In January Tiffany’s home-crafted video “Ne Me Quitte Pas (Don’t Leave Me),” complete with an on-camera cat lover gesture, Majette allowed the world to absorb a vibrant 23-year-old, young black creative, sculpting stop-motion animation to go with her snare heavy, boom-bap ode to finding a kindred soul. You can’t manufacture this. Human emotion is not algorithm-based. Those feels, that vibe—it doesn’t come from a thirsty spreadsheet. That short inclusive moment gurgles with unconscious truth. Accompanying a tune so deeply wired with gleaming refrains, skeletal bass tones that pop with Boogie Down Productions golden age moderation, and lyrics framed by compassion. Making young love, even when it’s ugly and immature, sound fetching.

The project first came into light with “A Collection of Fleeting Moments and Daydreams.” She proceeded to drop singles from that mixtape and joined all her talents throughout 2018. An inner circle, word-of-mouth type situation eventually took her solo-with-laptop and electric guitar performance to earn a slot at the Jay-Z Made in America festival, which allowed the project to grow into a seven-piece live band with keys, drums, guitars and vocalists.

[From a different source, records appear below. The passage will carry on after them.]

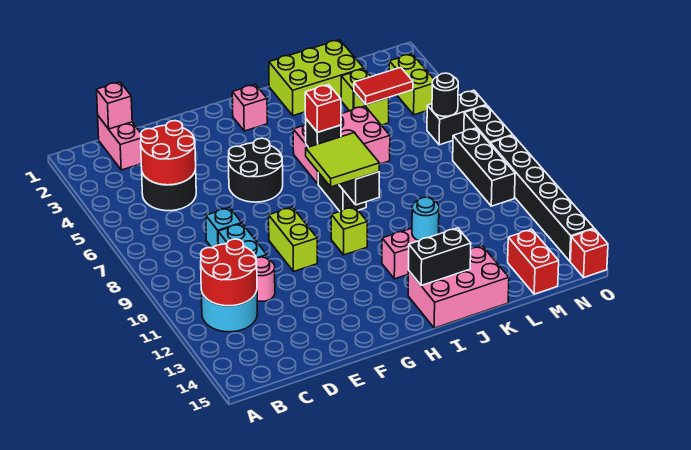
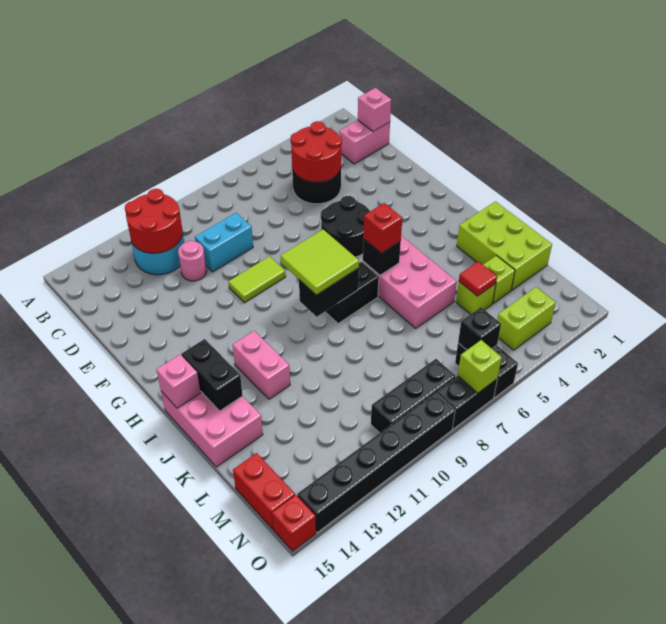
cyan 1x1 brick [206,208,242,247] -> none
lime 1x2 brick [269,207,317,272] -> lime 1x2 tile [229,256,286,303]
pink 1x1 brick [232,84,267,131] -> pink 1x1 brick moved to [156,355,201,408]
lime 1x1 brick [331,207,367,255] -> lime 1x1 brick moved to [458,340,502,393]
cyan 1x1 round brick [412,197,439,241] -> none
red 1x2 tile [354,67,413,105] -> red 1x1 tile [459,261,497,296]
red 1x2 brick [508,229,559,294] -> red 1x2 brick turned to [233,453,295,529]
black 1x1 round brick [432,73,458,116] -> black 1x1 brick [458,307,501,350]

Lightning struck the house we used to live in,” with a stop stutter drum pattern at the top kicks off the opener, the beat-driven ballad “Lightning.” Inspired by “feelings of disarray, despair, and perseverance after the sudden loss of stability caused by homelessness,” the track brings together woodwind chords, piano tinkles, and swerve aural landscapes to underscore Majette’s purge of her blues. Paints her picture. “I thought things could get better, I thought love lasts forever.” Then her inner bard takes over: “But forever as long as a day, and the day is as long as an hour.” And the ensuing ten songs move with that sensitivity. Ethereal sharp wit dealt from rearview mirror wisdom. On the mellow heat rock standout “El Camino” we get those emcee skills live and direct for the dome and heart making you realize this 23-year-old artist remains unflinching on her launch.